Dans Madame Bovary (1857), Gustave Flaubert fait de l'ennui bien plus qu'un état d'âme passager : il en fait le principe organisateur de toute une existence. Emma Rouault, devenue Mme Bovary après son mariage avec Charles — un médecin de campagne sans relief ni ambition —, porte en elle un désir d'absolu que la réalité provinciale ne peut jamais satisfaire. C'est dans cet écart insurmontable que le roman trouve sa force tragique.
Dès les premières semaines de son mariage, Emma éprouve une désillusion que Flaubert formule avec une précision clinique. Au chapitre V de la première partie, le narrateur observe qu'avant le mariage Emma croyait avoir de l'amour, mais le bonheur qui aurait dû résulter de cet amour n'est pas venu, et elle se demande si elle ne s'est pas trompée. Ce retournement — l'amour reconnu comme illusion a posteriori — installe d'emblée l'ennui non comme un accident mais comme une condition. Le mot que Flaubert emploiera plus loin, le spleen
(I, 7), emprunté à Baudelaire, dit bien l'origine romantique et littéraire de ce mal : Emma souffre d'avoir trop lu, d'avoir façonné ses attentes sur des romans qui mentent.

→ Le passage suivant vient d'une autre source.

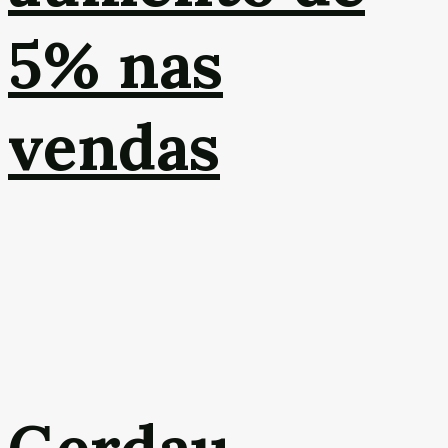
5% nas
vendas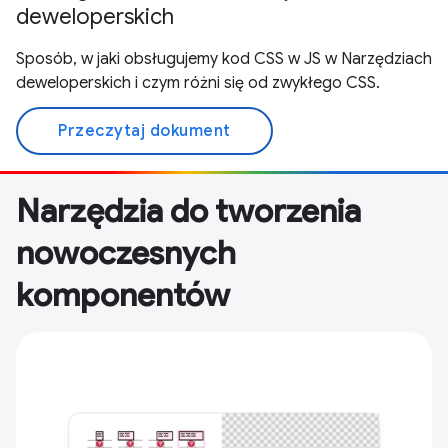
deweloperskich
Sposób, w jaki obsługujemy kod CSS w JS w Narzędziach
deweloperskich i czym różni się od zwykłego CSS.
Przeczytaj dokument
Narzędzia do tworzenia
nowoczesnych
komponentów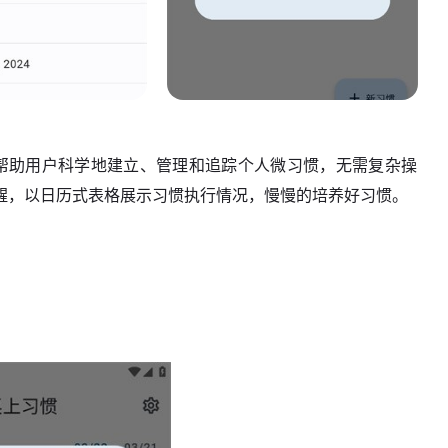
图表，帮助用户科学地建立、管理和追踪个人微习惯，无需复杂操
醒，以日历式表格展示习惯执行情况，慢慢的培养好习惯。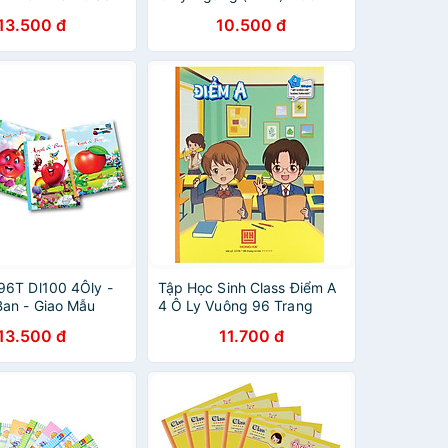
u Nhiên
Trang - ĐL 70 (Mẫu Màu
13.500 đ
10.500 đ
Giao Ngẫu Nhiên)
96T Dl100 4Ôly -
Tập Học Sinh Class Điểm A
Ban - Giao Mẫu
4 Ô Ly Vuông 96 Trang
iên
100gsm - Hồng Hà 0316
13.500 đ
11.700 đ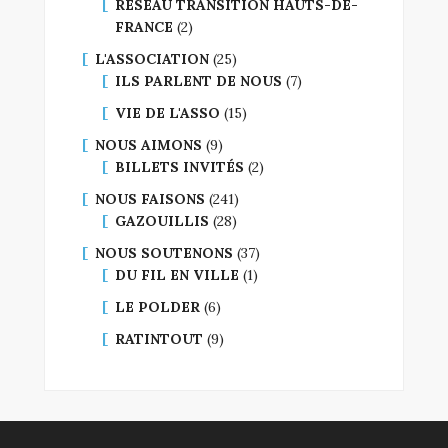
RÉSEAU TRANSITION HAUTS-DE-
FRANCE
(2)
L'ASSOCIATION
(25)
ILS PARLENT DE NOUS
(7)
VIE DE L'ASSO
(15)
NOUS AIMONS
(9)
BILLETS INVITÉS
(2)
NOUS FAISONS
(241)
GAZOUILLIS
(28)
NOUS SOUTENONS
(37)
DU FIL EN VILLE
(1)
LE POLDER
(6)
RATINTOUT
(9)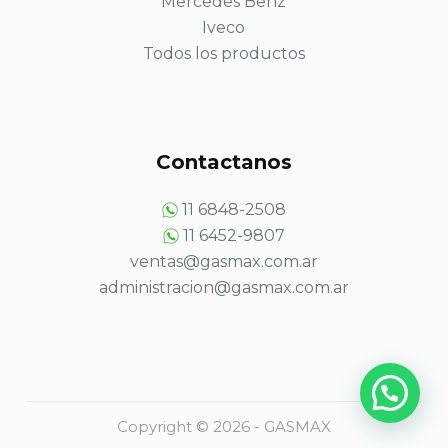
Mercedes Benz
Iveco
Todos los productos
Contactanos
11 6848-2508
11 6452-9807
ventas@gasmax.com.ar
administracion@gasmax.com.ar
Copyright © 2026 - GASMAX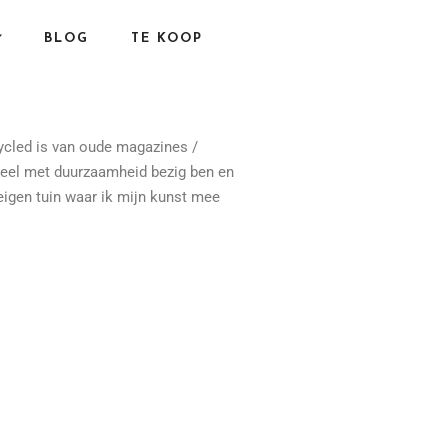
BLOG
TE KOOP
cycled is van oude magazines /
k veel met duurzaamheid bezig ben en
 eigen tuin waar ik mijn kunst mee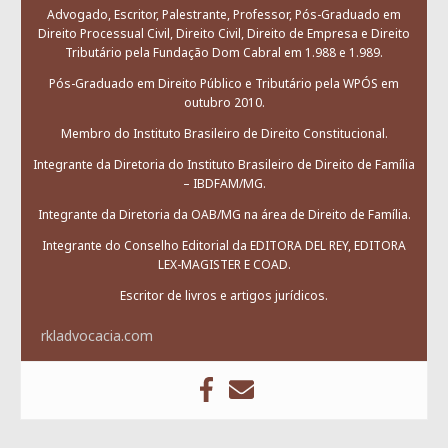
Advogado, Escritor, Palestrante, Professor, Pós-Graduado em
Direito Processual Civil, Direito Civil, Direito de Empresa e Direito
Tributário pela Fundação Dom Cabral em 1.988 e 1.989.
Pós-Graduado em Direito Público e Tributário pela WPÓS em
outubro 2010.
Membro do Instituto Brasileiro de Direito Constitucional.
Integrante da Diretoria do Instituto Brasileiro de Direito de Família
– IBDFAM/MG.
Integrante da Diretoria da OAB/MG na área de Direito de Família.
Integrante do Conselho Editorial da EDITORA DEL REY, EDITORA
LEX-MAGISTER E COAD.
Escritor de livros e artigos jurídicos.
rkladvocacia.com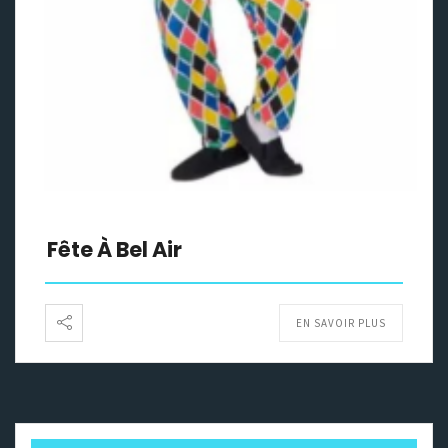
Fête À Bel Air
EN SAVOIR PLUS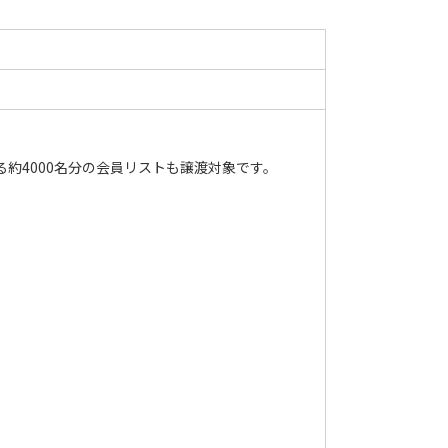
約4000名分の会員リストも譲渡対象です。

L'un des gestes les plus révélateurs d'Emma est de se poster à la fenêtre pour regarder le village de Tostes, puis Yonville. Ce motif revient avec insistance. Au chapitre VII de la première partie, elle s'accoudait à sa fenêtre
et regardait le village, cherchant dans le lointain quelque désir inconnu
. La fenêtre est ici un seuil symbolique entre l'espace étouffant du foyer et un dehors qui fait miroiter une vie autre, toujours hors d'atteinte. Ce geste répété dit l'impossibilité du mouvement réel : Emma regarde sans jamais partir vraiment, condamnée à désirer plutôt qu'à vivre.
Ce qui distingue Flaubert d'un simple moraliste, c'est que l'ennui d'Emma n'est pas passif : il se mue en une énergie qui cherche des exutoires — les amants Rodolphe et Léon, les dépenses ruineuses, les rêves de fuite. Au début de la deuxième partie, lors du bal de la Vaubyessard (I, 8), Emma entrevoit un monde luxueux qui accélère sa rupture avec le quotidien. Pendant des semaines après le bal, elle garde le carton d'invitation comme une relique, signe que le réel ne peut se vivre qu'à travers des substituts. Chaque tentative de combler le vide ne fait que l'élargir, selon une logique que Flaubert construit avec une rigueur implacable.
En choisissant une héroïne qui s'ennuie, Flaubert porte un regard acéré sur la société bourgeoise de son époque. Charles, Homais le pharmacien et l'abbé Bournisien incarnent chacun à leur façon une médiocrité satisfaite d'elle-même — incapable de percevoir la détresse d'Emma. Le vide existentiel de celle-ci révèle en creux ce que la bourgeoisie refuse de voir : que l'ordre matériel et moral qu'elle célèbre n'offre aucune réponse au désir humain d'intensité. L'ennui d'Emma n'est donc pas une faiblesse individuelle mais le symptôme d'un monde qui a supprimé toute transcendance sans la remplacer par rien.